I’m going to sanity check whatever I can (data etc.), but if anyone can see the issue, I’d love to know.

| > TotalLoss: 6.85920 PostnetLoss: 0.12684 - 0.12684 DecoderLoss:0.21654 - 0.21654 StopLoss: 6.45301 - 6.45301 AlignScore: 0.4279 : 0.4279
warning: audio amplitude out of range, auto clipped.
| > Synthesizing test sentences
| > Training Loss: 0.15940 Validation Loss: 0.12559
Number of outputs per iteration: 3

Epoch 358/1000
| > Step:16/92 GlobalStep:21075 PostnetLoss:0.32882 DecoderLoss:0.45036 StopLoss:0.17568 AlignScore:0.1434 GradNorm:4.90582 GradNormST:2.12395 AvgTextLen:59.9 AvgSpecLen:336.6 StepTime:1.03 LoaderTime:0.02 LR:0.000100
| > Step:41/92 GlobalStep:21100 PostnetLoss:0.28766 DecoderLoss:0.40615 StopLoss:3.42795 AlignScore:0.1384 GradNorm:46714.50217 GradNormST:13.98048 AvgTextLen:93.1 AvgSpecLen:517.1 StepTime:1.37 LoaderTime:0.02 LR:0.000100
| > Step:66/92 GlobalStep:21125 PostnetLoss:0.42214 DecoderLoss:0.55323 StopLoss:0.23890 AlignScore:0.0948 GradNorm:354.74020 GradNormST:2.37551 AvgTextLen:116.8 AvgSpecLen:651.6 StepTime:1.67 LoaderTime:0.01 LR:0.000100
| > Gradient is INF !!
| > Gradient is INF !!
| > Gradient is INF !!
| > Gradient is INF !!
| > Step:91/92 GlobalStep:21150 PostnetLoss:nan DecoderLoss:nan StopLoss:nan AlignScore:nan GradNorm:nan GradNormST:nan AvgTextLen:149.2 AvgSpecLen:776.4 StepTime:0.81 LoaderTime:0.01 LR:0.000100
[WARNING] NaN or Inf found in input tensor.
[WARNING] NaN or Inf found in input tensor.
[WARNING] NaN or Inf found in input tensor.
[WARNING] NaN or Inf found in input tensor.
| > EPOCH END – GlobalStep:21151 AvgPostnetLoss:nan AvgDecoderLoss:nan AvgStopLoss:nan AvgAlignScore:nan EpochTime:120.15 AvgStepTime:1.29 AvgLoaderTime:0.03
[WARNING] NaN or Inf found in input tensor.
[WARNING] NaN or Inf found in input tensor.
[WARNING] NaN or Inf found in input tensor.
[WARNING] NaN or Inf found in input tensor.

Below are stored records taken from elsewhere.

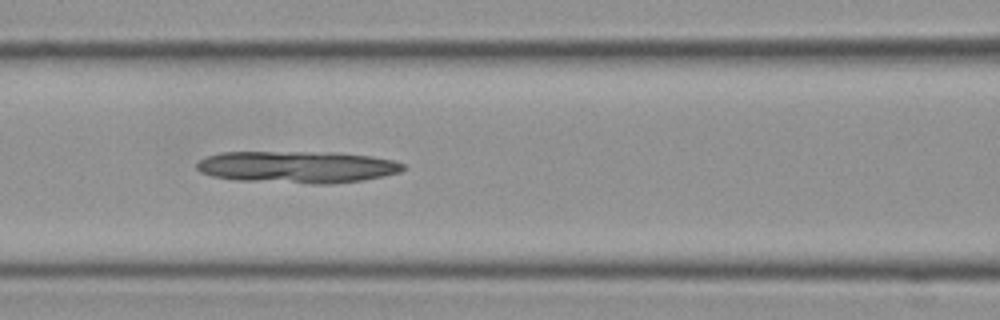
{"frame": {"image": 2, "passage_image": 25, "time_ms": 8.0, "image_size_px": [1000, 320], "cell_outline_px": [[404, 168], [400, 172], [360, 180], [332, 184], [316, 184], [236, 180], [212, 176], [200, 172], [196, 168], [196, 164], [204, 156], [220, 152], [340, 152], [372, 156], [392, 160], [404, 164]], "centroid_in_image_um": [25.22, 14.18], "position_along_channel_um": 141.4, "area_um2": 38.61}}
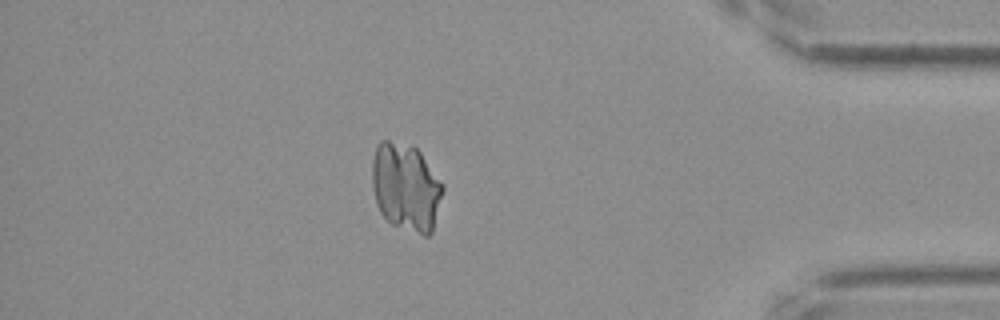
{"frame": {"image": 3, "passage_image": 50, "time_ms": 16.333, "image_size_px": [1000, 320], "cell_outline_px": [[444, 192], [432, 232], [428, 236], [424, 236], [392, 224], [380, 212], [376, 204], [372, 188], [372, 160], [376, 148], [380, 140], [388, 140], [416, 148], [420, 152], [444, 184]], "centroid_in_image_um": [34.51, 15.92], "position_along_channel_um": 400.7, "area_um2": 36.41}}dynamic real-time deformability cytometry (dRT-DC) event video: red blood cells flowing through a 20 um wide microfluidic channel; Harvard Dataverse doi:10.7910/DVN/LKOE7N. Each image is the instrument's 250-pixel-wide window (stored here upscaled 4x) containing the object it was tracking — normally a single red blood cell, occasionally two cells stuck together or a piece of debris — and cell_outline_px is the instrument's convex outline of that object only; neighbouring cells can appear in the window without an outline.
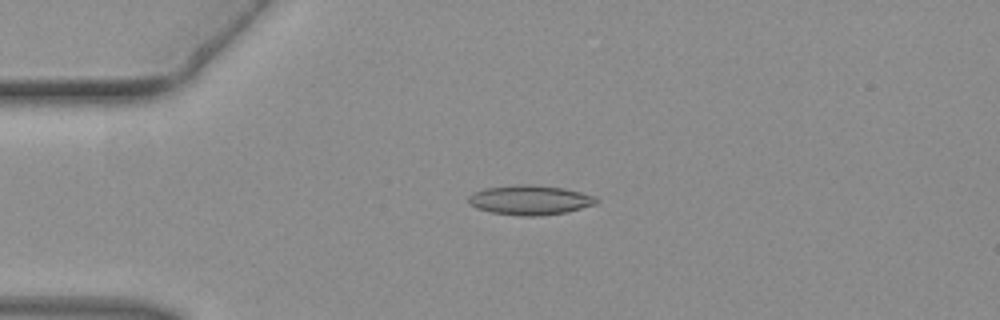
{"species": "common noctule bat (a hibernating species)", "species_latin": "Nyctalus noctula", "temperature_condition": "warm", "stored_images_in_passage": 37, "camera_frame_rate_fps": 3000, "um_per_image_px": 0.085, "animal": {"sex": "female", "body_mass_g": 19.3, "forearm_length_mm": 54.1}, "frame": {"image": 1, "passage_image": 1, "time_ms": 0.0, "image_size_px": [1000, 320], "cell_outline_px": [[600, 200], [596, 204], [568, 212], [540, 216], [520, 216], [492, 212], [476, 208], [468, 200], [468, 196], [484, 188], [520, 184], [532, 184], [564, 188], [596, 196]], "centroid_in_image_um": [45.1, 17.0], "position_along_channel_um": 39.9, "area_um2": 22.14}}
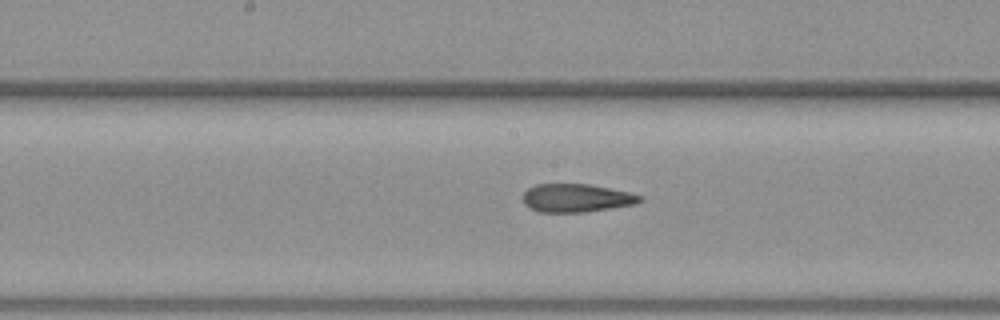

| > TotalLoss: nan PostnetLoss: nan - nan DecoderLoss:nan - nan StopLoss: nan - nan AlignScore: nan : nan
! Run is kept in /nobackup/myadav1/TTS/output/mky_ljspeech_graves2-bn-March-06-2020_08+21PM-9b97430
Traceback (most recent call last):
File “”, line 715, in
File “”, line 634, in main
File “”, line 450, in evaluate
eval_audio = ap.inv_mel_spectrogram(const_spec.T)
File “/home/users/myadav/venvs/sri_tts/TTS/utils/”, line 174, in inv_mel_spectrogram
return self.apply_inv_preemphasis(self._griffin_lim(S**self.power))
File “/home/users/myadav/venvs/sri_tts/TTS/utils/”, line 190, in _griffin_lim
angles = np.exp(1j * np.angle(self._stft(y)))
File “/home/users/myadav/venvs/sri_tts/TTS/utils/”, line 199, in _stft
File “/home/users/myadav/.virtualenvs/sri_tts/lib/python3.6/site-packages/librosa/core/”, line 215, in stft
File “/home/users/myadav/.virtualenvs/sri_tts/lib/python3.6/site-packages/librosa/util/”, line 275, in valid_audio
raise ParameterError(‘Audio buffer is not finite everywhere’)
librosa.util.exceptions.ParameterError: Audio buffer is not finite everywhere

Ok, switching to dev and starting with the template config looks like typical healthy training. Still not quite sure how the stuff above is happening in master, but it seems to not be there in dev.